Declare variables with `var` and constants with `const`. Note that if you reassign a variable the new value must be of the same type as the one it was declared with.

```ruby
var changeMe = "I can be changed!"
const cantChangeMe = "Try to change me and it will throw an error"

changeMe = 42 ;=> Type error!
```

Define functions with the `def` keyword and end the body with `end`. Note that we strongly recommend using type annotations with the function parameters, though a return type annotation is not necessary. If you don't annotate the function parameters, they will be typed as Any which basically turns off the type checker.

```ruby
def inc(x: integer)
x + 1
end
```

If you want to annotate the return type you can do that too; sometimes it's a big help to the type checker (especially with recursive functions).

```ruby
def fib(n: integer): integer
if n == 0
1
else
n * fib(n - 1)
end
```

You can also just assign a lambda to a variable (though a lambda must use an explicit block if you want its body to include more than a single expression). Note the function type annotation - it's not necessary, but it does help the type checker out! When there's no function type annotation, function parameters that are not individually annotated get typed as Any.

```ruby
const inc: (x: integer) => integer = (x) => x + 1
```

You can use type variables in your function definitions for parametric polymorphism.
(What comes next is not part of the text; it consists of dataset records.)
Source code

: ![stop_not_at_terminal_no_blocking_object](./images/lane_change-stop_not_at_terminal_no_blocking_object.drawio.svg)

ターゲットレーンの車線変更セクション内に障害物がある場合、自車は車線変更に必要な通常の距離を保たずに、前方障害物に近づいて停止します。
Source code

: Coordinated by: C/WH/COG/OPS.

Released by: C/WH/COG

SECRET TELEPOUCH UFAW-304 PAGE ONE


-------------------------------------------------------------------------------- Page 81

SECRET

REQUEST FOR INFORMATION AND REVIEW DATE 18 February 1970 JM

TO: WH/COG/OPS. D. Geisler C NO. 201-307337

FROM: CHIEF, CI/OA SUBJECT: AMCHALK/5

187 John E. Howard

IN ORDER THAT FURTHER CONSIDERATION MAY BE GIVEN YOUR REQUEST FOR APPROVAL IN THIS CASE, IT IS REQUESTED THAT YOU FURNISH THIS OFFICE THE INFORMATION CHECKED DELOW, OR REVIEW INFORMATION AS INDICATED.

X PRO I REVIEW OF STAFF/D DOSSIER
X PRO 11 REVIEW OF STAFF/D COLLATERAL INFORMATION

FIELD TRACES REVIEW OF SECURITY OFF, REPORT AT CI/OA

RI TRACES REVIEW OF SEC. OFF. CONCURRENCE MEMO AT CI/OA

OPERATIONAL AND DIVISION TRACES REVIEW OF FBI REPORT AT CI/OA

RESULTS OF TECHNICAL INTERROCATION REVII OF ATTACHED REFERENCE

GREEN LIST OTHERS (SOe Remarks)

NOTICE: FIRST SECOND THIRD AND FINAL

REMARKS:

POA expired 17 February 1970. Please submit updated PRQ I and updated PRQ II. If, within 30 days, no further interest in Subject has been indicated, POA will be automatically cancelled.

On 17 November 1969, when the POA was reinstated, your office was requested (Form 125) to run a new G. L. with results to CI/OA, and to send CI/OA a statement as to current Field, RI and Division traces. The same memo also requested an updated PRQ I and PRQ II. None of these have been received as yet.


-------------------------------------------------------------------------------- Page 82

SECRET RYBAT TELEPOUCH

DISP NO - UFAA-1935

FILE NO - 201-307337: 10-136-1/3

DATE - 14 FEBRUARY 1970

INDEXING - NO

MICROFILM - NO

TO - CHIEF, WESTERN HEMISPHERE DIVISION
Type variables start with a single quote character.

```ruby
def id(x: 'a)
x
end
```

Iterate over vectors with for statements.

```ruby
var sum = 0

for n in vec[1, 2, 3, 4, 5, 6, 7, 8, 9, 10]
sum = n + 1
end

sum == 55 ;=> true
```

You can also create your own types as aliases for built-in types, tuple types, and object types.

```ruby
; Object type
type Point = { x: number, y: number }

; Intersection type
type Point3D = Point & { z: number }

; Union type
type Coordinate =
{ type: "Cartesian", x: number, y: number }
| { type: "Polar", angle: number, magnitude: number }

; Function type
type Adder = (x: number) => number

; Curried function type
type AdderMaker = (x: number) => (y: number) => number

; Tuple type
type Coord = (number, number)
```

You can also use type variables to create generic types, with no concrete type annotations needed.

```ruby
type Box = { value: 'a }
var boxedNum: Box = { value: 5 }
```

Note that types are structural, not nominal, so an unannotated object with all the same property types as a defined type will check properly for that type.